Now, Newsday says, it's time for the Congress to try again because the issue is too important. It's editorial says in part:
There is almost certainly a way to shield children from sexually explicit material on the Internet without unconstitutionally infringing on adults' First Amendment rights, but Congress hasn't found it yet. That's the message the Supreme Court sent to Capitol Hill Tuesday when it ruled that the Child Online Protection Act is probably unconstitutional.
Washington should take another crack at striking an acceptable balance that will protect free speech and children by looking to technology rather than criminal sanctions.......
But to pass legal muster, an Internet pornography law must employ the least restrictive means possible to achieve its objective. That's actually an elegant legal formulation. It seeks to allow children to be shielded while ensuring that free speech is curtailed as little as necessary.
The Supreme Court didn't reject the 1998 law outright. It sent the dispute back to the U.S. District Court in Philadelphia for trial. So government lawyers can try to prove that the law is the least restrictive way to limit access to Internet porn by people under 17. It imposes a $50,000 fine and 6six months in jail for knowingly posting content that is "harmful to minors" on the Web for commercial purposes. To guard against criminal charges, providers would have to require a credit card or age verification from customers.
The court suggested a better alternative: Promoting the use of filtering software to block access to explicit material. It would be less restrictive than the disputed law and, according to the government's own Commission on Child Internet Protection, more effective than criminal sanctions.
Filters, if effective, would allow selective screening on the receiving end rather than universal restrictions at the source. Adults would not have to identify themselves to gain access to material they have a right to see. Filters would block not only U.S.-made pornography, but the 40 percent that originates outside the country. And filters would not require criminalizing any speech. They're not a perfect solution, but filters have the distinct advantage of being constitutional.
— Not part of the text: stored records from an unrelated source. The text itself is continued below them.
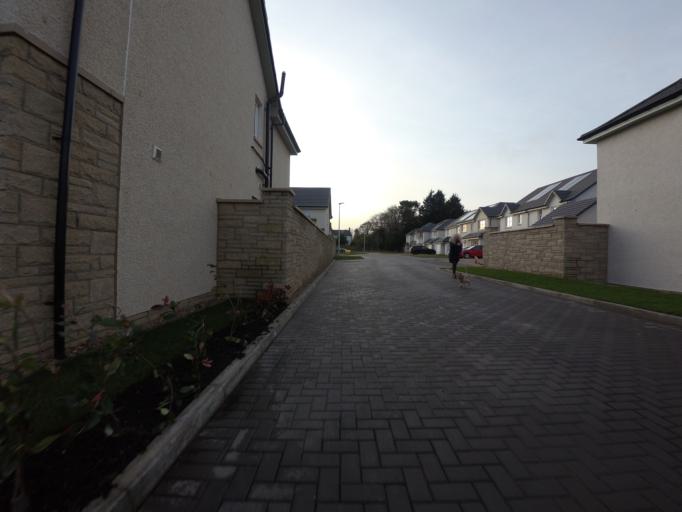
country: GB
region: Scotland
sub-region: West Lothian
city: Mid Calder
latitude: 55.9128
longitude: -3.4962
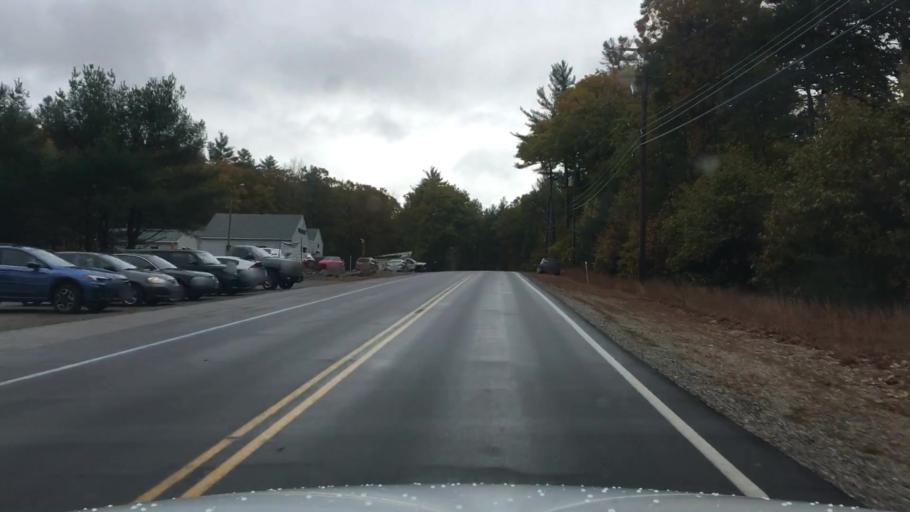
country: US
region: New Hampshire
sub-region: Strafford County
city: Lee
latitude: 43.1268
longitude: -71.0211
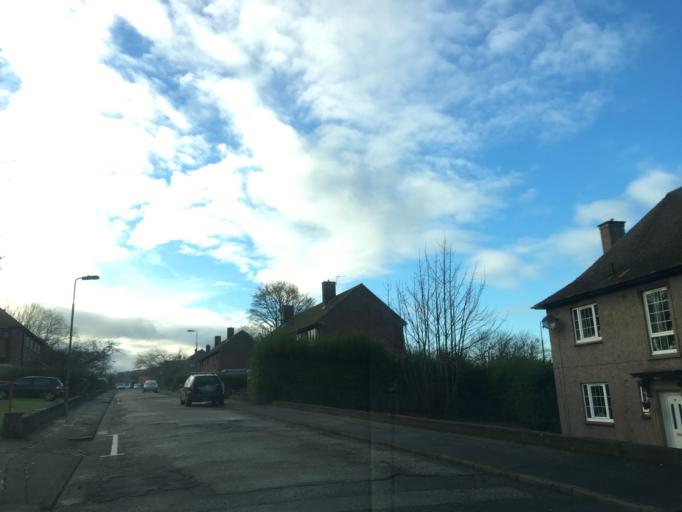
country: GB
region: Scotland
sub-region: Edinburgh
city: Colinton
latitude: 55.9074
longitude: -3.2392
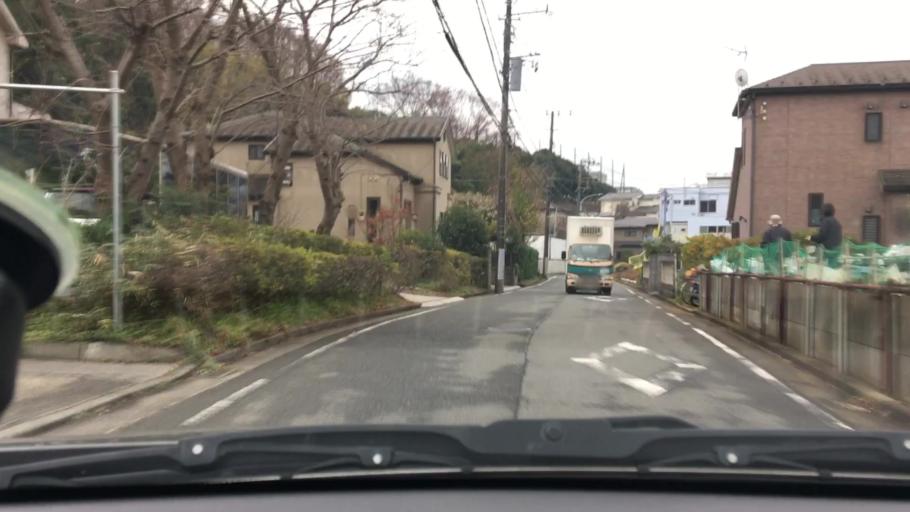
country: JP
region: Kanagawa
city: Yokohama
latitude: 35.5231
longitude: 139.6048
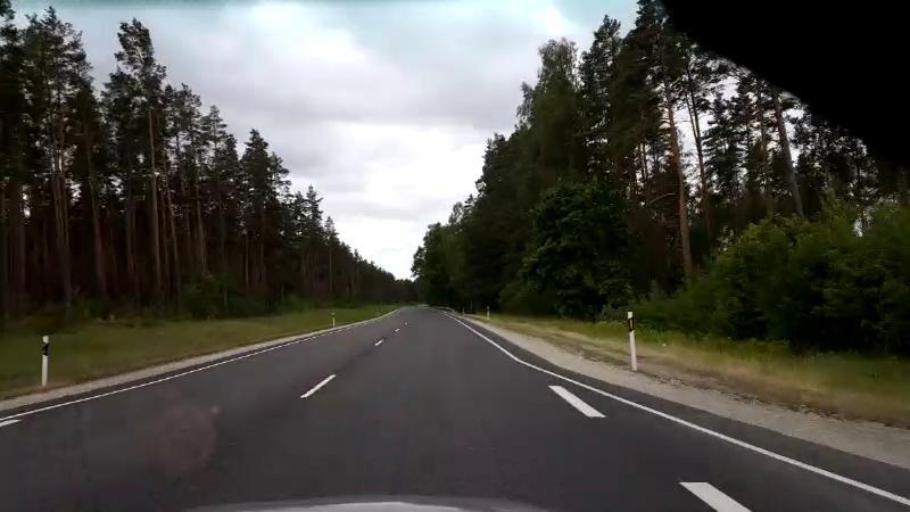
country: EE
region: Paernumaa
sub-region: Paernu linn
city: Parnu
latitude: 58.2646
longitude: 24.5497
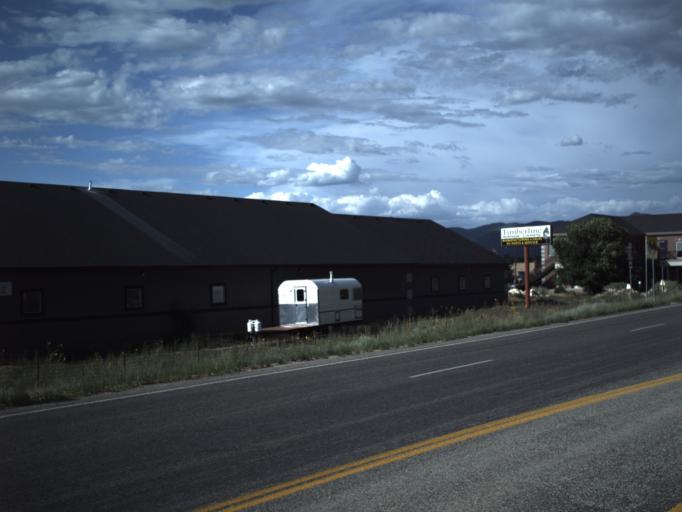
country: US
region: Utah
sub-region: Sanpete County
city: Mount Pleasant
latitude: 39.5290
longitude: -111.4676
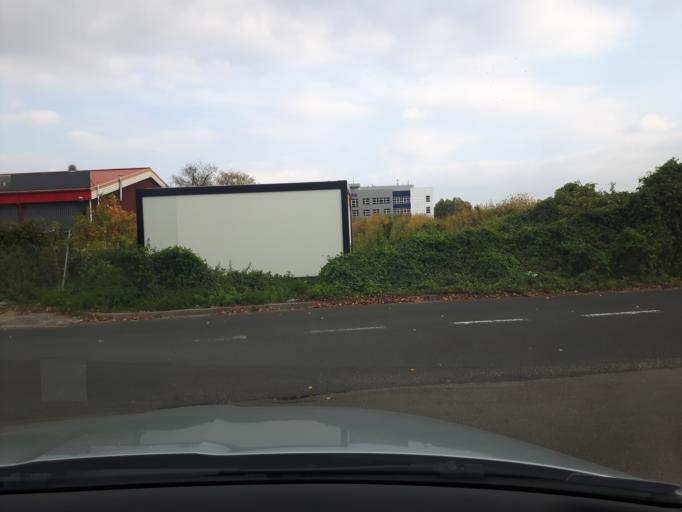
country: PL
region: Masovian Voivodeship
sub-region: Warszawa
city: Wlochy
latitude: 52.2000
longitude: 20.9380
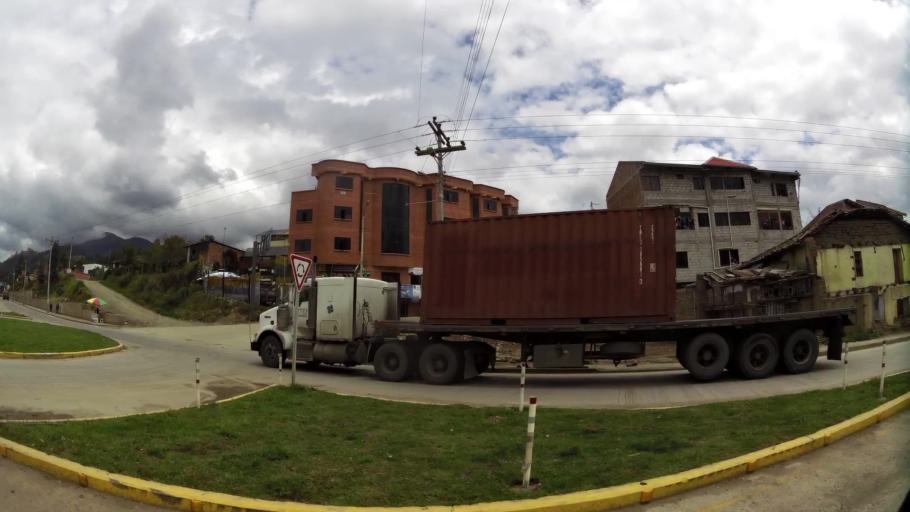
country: EC
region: Azuay
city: Cuenca
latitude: -2.8801
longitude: -79.0667
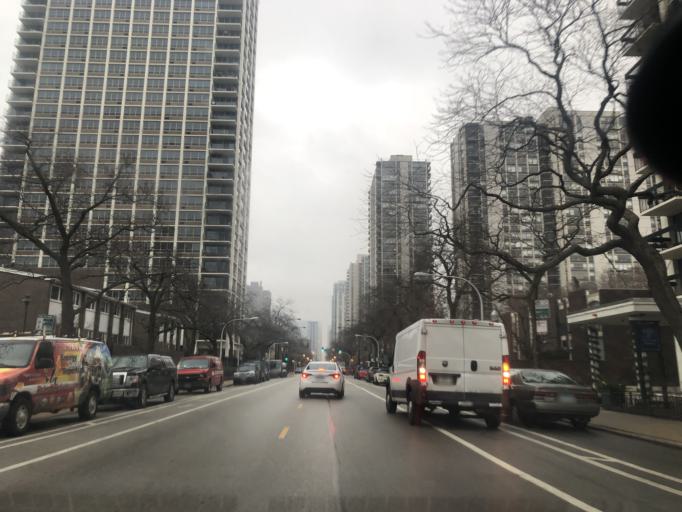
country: US
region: Illinois
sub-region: Cook County
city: Chicago
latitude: 41.9091
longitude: -87.6316
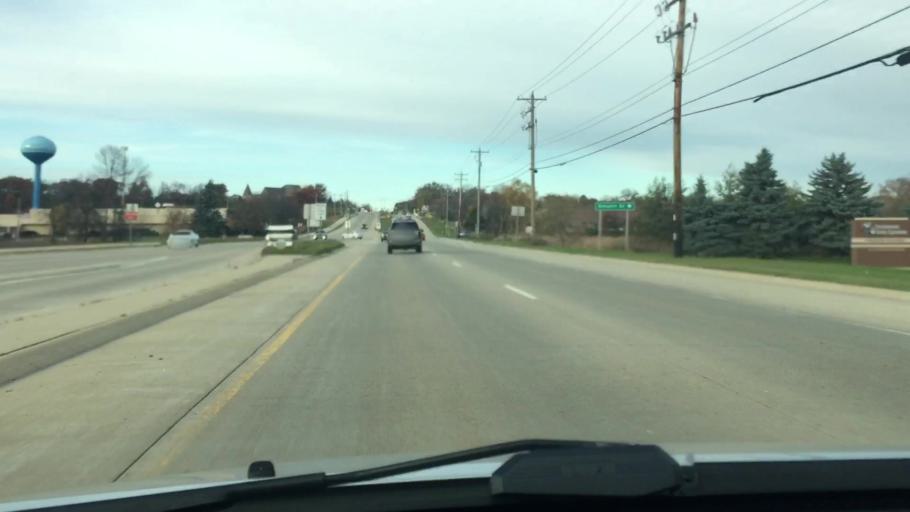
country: US
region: Wisconsin
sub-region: Waukesha County
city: Pewaukee
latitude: 43.0706
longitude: -88.2250
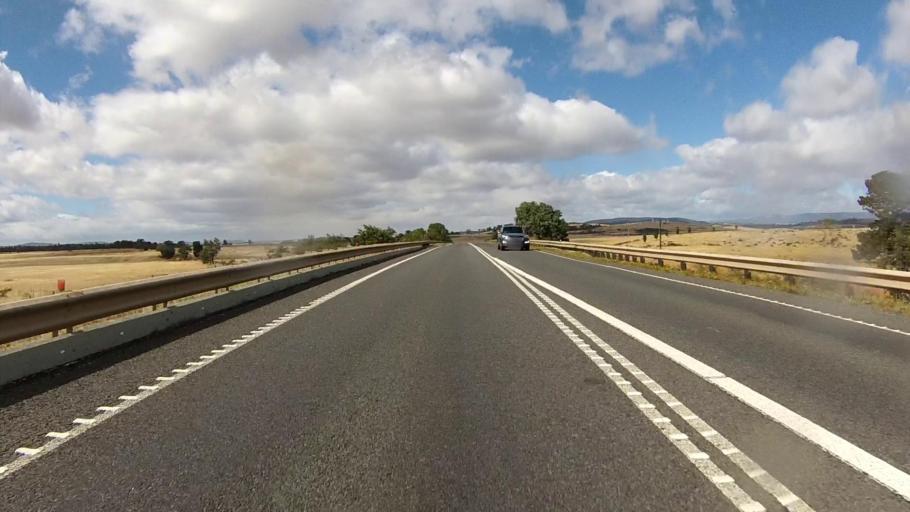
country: AU
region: Tasmania
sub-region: Northern Midlands
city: Evandale
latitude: -41.8387
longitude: 147.4482
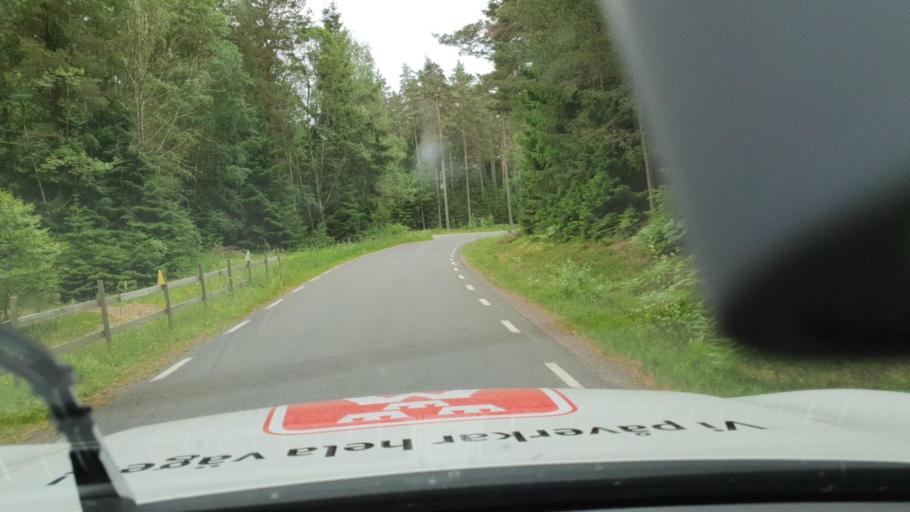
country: SE
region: Vaestra Goetaland
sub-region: Tibro Kommun
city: Tibro
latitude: 58.3341
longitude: 14.1954
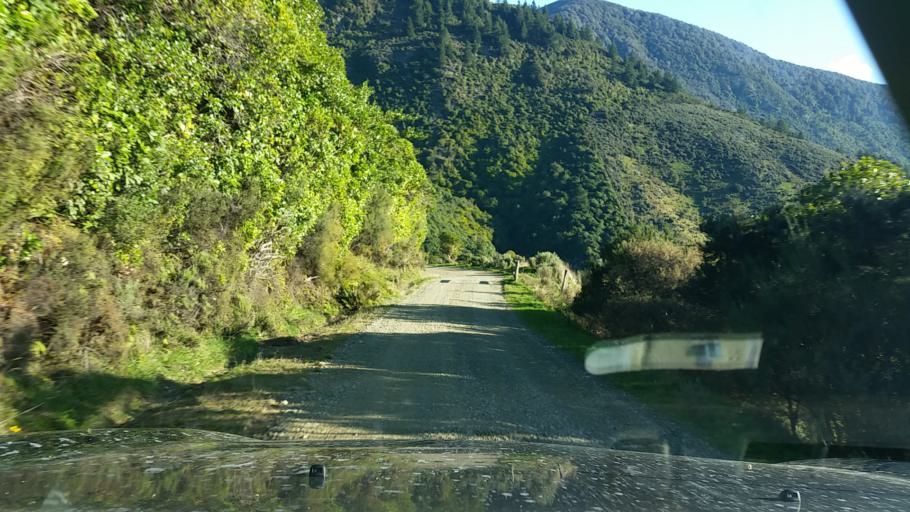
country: NZ
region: Marlborough
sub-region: Marlborough District
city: Picton
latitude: -41.0235
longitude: 174.1551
Tip: invest in computer SOFTWARE....
Filters aren't, and never will be, very effective. They don't block things they should, and do block things they shouldn't. Technology will never be an answer to this.
I'm not sure what you're getting at with your article. Why should our government be in the business of promoting filters?
I'd rather see parents using filters, with all their imperfections, than see the government shutting down sites because they are too sexually-oriented. I'm against censorship.
An additional approach is for sites to voluntarily rate themselves. There are sites such as RASCi and SafeSurf which allow you to do this. I'm thinking that, when I'm able to start blogging again, I'll go over to SafeSurf and get an ADULTS ONLY tag to put on my site. I don't run a commercial porn site, but I do openly glorify sex as central to my ideology and theology.
Here's a rule you should all follow: No children should ever be allowed to read anything written by Steven Malcolm Anderson. Period. Please don't hold your toddlers' faces up to the screen when you are reading my comments here.
I'm conservative on that. I'm glad that I wasn't aware that a thing called sex existed until my pubescence, and even then, it took me a long time to figure out what it was. That's the way it should be. Sex should be taboo and mysterious. In my ideal world, no one would mention sex outside the Holy of Holies, the secret love chambers and the temples of the Gods and the Goddesses.
We have to discuss it now, though, and argue about it ferociously because we are in the midst of the ideological War between the "Naturalists", the "Jehovanists", and the "Gnostics".